Give the lines from the one containing "BEVEILIGDE BETALING" up to and including the one containing "België - NL" as a numbered list, leaving out any blank lines.

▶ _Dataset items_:
^^^^^^^^
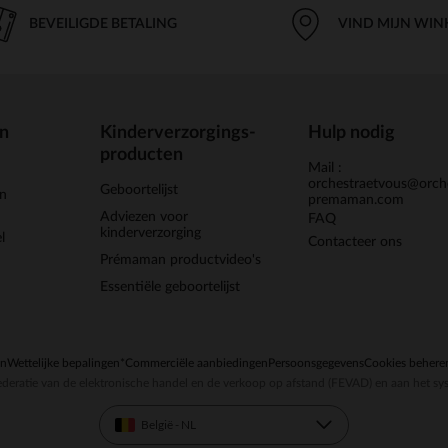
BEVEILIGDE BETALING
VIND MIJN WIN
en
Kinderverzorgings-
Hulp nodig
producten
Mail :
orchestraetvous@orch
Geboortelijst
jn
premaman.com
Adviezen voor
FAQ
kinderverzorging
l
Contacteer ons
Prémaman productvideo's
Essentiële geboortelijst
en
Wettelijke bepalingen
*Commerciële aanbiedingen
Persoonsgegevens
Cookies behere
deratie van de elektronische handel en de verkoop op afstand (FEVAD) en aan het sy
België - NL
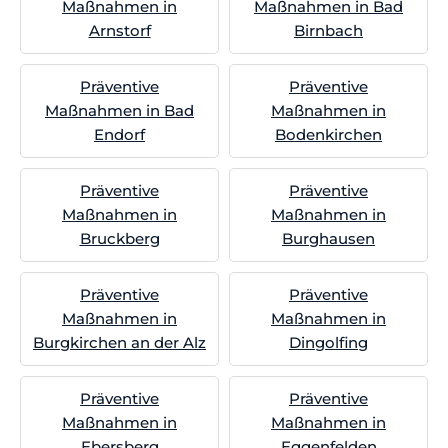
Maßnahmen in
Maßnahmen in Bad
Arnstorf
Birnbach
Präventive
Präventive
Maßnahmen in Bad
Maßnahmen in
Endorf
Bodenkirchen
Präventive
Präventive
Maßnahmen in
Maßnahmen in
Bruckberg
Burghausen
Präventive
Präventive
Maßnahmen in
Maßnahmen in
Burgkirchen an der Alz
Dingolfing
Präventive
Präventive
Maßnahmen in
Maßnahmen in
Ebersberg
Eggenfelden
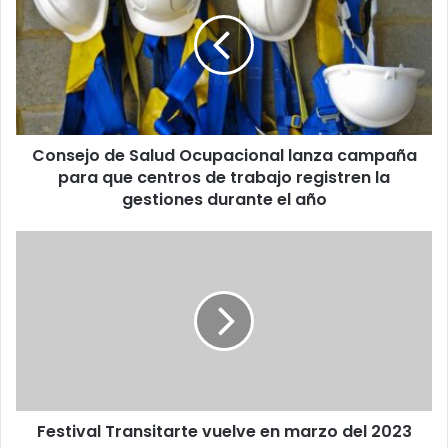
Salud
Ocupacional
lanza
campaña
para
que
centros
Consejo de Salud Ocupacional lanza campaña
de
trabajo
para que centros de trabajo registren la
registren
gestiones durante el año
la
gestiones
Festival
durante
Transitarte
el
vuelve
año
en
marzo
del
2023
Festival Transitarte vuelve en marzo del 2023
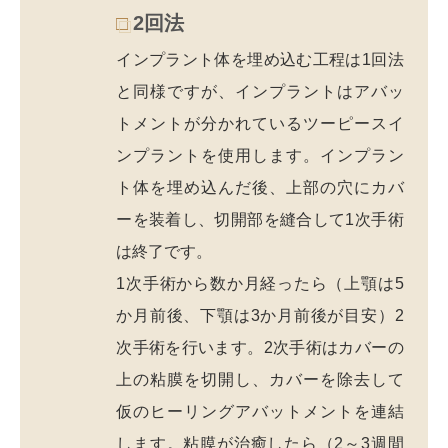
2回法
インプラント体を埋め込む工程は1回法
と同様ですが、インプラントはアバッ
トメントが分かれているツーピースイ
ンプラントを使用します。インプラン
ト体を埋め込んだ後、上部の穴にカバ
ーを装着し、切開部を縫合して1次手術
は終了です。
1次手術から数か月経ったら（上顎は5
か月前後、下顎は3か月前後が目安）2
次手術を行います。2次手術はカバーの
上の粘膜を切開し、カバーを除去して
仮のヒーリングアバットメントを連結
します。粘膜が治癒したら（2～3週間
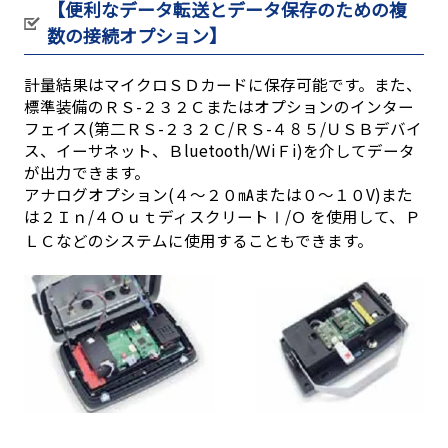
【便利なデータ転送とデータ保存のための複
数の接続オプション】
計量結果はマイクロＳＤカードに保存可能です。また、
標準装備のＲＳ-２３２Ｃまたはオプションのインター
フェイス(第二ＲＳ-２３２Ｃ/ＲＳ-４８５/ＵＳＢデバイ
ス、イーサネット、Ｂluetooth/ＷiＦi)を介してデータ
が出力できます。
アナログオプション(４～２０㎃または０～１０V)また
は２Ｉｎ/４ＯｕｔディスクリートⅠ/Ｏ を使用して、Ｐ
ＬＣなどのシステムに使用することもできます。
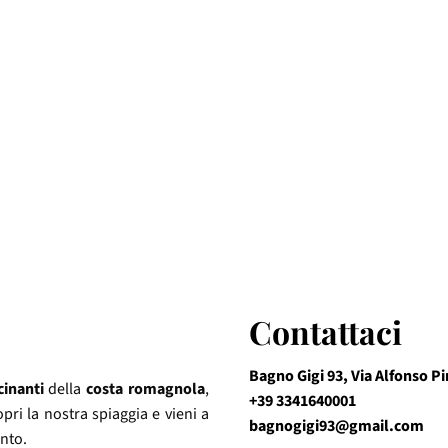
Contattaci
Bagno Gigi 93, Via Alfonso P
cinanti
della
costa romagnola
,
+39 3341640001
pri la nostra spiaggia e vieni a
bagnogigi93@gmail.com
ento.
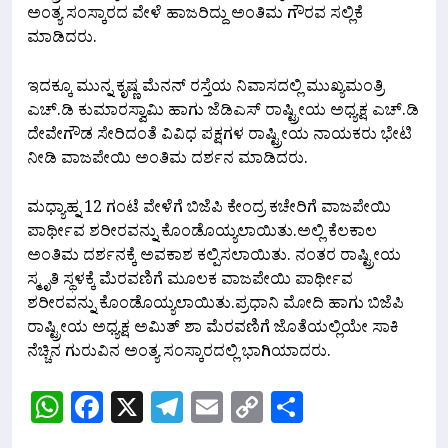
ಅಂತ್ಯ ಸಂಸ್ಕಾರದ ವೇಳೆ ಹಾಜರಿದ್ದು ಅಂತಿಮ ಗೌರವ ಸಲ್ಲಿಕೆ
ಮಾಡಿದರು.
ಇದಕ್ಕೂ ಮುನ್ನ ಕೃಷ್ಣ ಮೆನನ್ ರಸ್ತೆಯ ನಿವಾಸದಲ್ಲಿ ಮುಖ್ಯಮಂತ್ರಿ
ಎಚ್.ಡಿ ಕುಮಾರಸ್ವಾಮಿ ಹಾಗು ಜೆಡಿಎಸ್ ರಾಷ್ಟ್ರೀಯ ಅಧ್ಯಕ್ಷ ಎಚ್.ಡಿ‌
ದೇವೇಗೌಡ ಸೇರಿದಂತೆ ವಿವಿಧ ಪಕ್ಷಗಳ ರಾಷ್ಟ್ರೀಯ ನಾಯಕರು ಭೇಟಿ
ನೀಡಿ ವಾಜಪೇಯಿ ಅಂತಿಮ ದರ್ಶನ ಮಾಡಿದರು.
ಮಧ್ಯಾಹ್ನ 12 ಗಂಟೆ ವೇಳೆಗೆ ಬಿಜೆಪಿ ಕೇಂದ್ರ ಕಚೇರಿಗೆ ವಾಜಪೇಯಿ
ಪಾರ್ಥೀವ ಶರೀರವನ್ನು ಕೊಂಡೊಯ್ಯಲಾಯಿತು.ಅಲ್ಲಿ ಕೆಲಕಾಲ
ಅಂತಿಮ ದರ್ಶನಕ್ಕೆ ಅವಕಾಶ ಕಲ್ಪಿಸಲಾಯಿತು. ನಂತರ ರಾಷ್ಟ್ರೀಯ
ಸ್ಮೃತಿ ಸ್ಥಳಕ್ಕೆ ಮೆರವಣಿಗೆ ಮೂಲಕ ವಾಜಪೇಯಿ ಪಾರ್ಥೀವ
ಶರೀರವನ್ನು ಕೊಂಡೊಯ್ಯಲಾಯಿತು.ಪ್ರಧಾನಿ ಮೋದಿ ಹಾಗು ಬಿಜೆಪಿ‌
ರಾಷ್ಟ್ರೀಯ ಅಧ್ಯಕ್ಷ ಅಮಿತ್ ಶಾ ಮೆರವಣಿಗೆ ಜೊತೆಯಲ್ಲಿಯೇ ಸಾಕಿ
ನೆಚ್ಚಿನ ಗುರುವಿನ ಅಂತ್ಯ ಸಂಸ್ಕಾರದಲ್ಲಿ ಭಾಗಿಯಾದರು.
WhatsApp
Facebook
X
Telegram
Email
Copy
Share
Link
^^^^^^^^
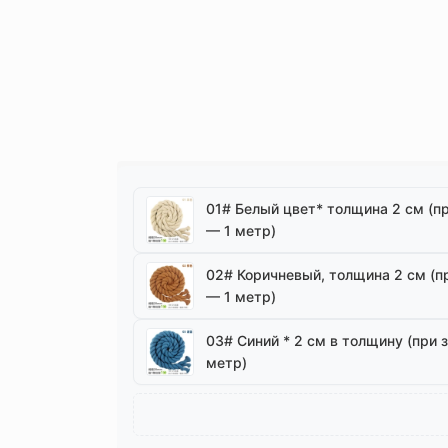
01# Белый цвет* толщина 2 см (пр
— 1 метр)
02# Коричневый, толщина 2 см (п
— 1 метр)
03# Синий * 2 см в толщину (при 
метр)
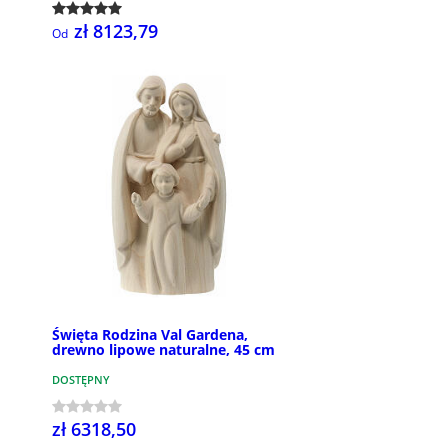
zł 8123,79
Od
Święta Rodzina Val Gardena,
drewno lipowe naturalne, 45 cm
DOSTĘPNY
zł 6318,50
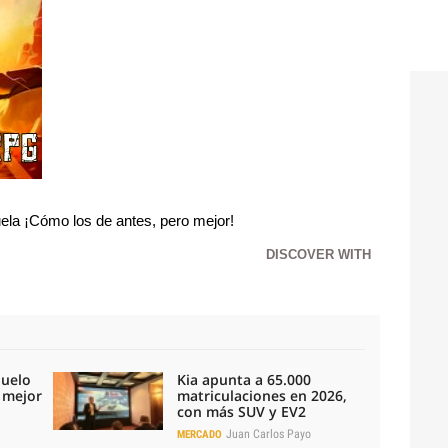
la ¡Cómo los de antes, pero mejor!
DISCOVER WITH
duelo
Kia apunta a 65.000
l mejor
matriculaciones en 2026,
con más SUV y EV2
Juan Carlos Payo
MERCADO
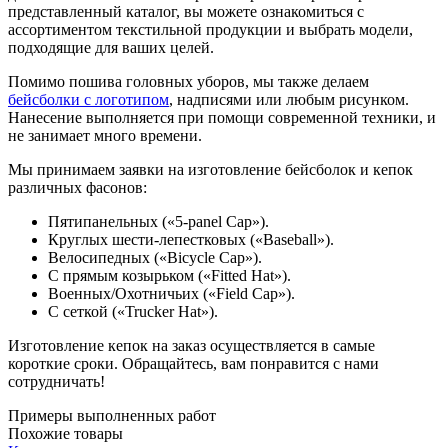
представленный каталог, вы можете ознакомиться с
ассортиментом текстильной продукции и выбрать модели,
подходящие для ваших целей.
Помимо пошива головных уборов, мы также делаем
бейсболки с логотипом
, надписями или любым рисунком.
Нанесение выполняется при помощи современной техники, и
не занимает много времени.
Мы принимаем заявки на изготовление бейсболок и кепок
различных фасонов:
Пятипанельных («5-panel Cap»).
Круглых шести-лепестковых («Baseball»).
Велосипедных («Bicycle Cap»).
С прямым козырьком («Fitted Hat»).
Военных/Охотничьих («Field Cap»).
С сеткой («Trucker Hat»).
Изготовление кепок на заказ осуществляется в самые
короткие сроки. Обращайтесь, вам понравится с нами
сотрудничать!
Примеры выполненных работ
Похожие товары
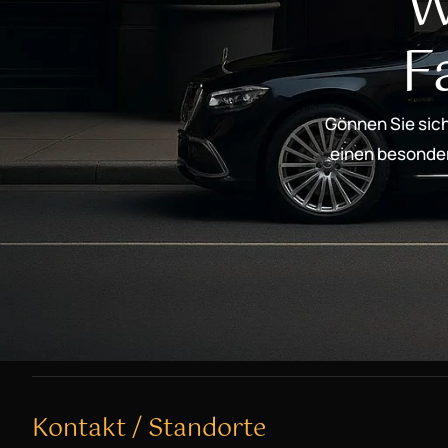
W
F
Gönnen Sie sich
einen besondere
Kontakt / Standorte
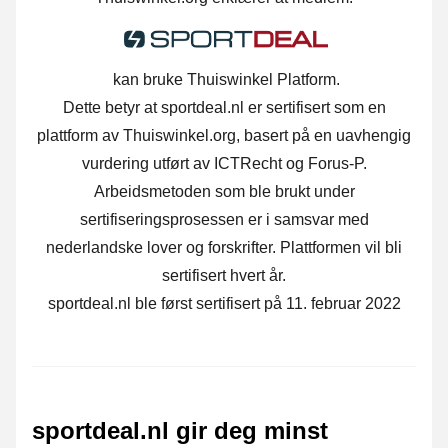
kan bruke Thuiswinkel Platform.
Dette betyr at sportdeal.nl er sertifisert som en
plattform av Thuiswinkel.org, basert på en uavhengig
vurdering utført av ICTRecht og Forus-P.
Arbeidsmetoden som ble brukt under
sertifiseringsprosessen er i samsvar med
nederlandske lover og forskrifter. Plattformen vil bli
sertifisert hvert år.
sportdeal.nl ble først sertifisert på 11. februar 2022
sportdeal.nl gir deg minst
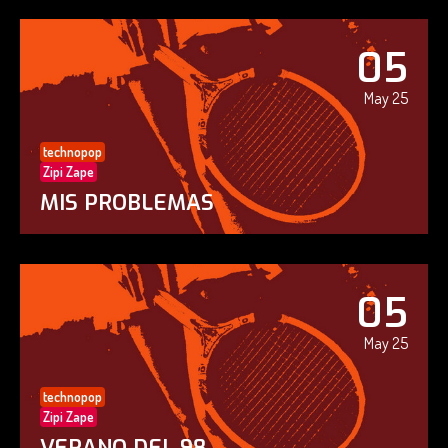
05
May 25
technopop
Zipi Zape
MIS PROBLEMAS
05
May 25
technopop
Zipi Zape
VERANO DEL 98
^^^^^^^^
▶ _ANSWER FOR THIS EXERCISE_:
1. BEVEILIGDE BETALING
2. VIND MIJN WIN
3. en
4. Kinderverzorgings-
5. Hulp nodig
6. producten
7. Mail :
8. orchestraetvous@orch
9. Geboortelijst
10. jn
11. premaman.com
12. Adviezen voor
13. FAQ
14. kinderverzorging
15. l
16. Contacteer ons
17. Prémaman productvideo's
18. Essentiële geboortelijst
19. en
20. Wettelijke bepalingen
21. *Commerciële aanbiedingen
22. Persoonsgegevens
23. Cookies behere
24. deratie van de elektronische handel en de verkoop op afstand (FEVAD) en aan het sy
25. België - NL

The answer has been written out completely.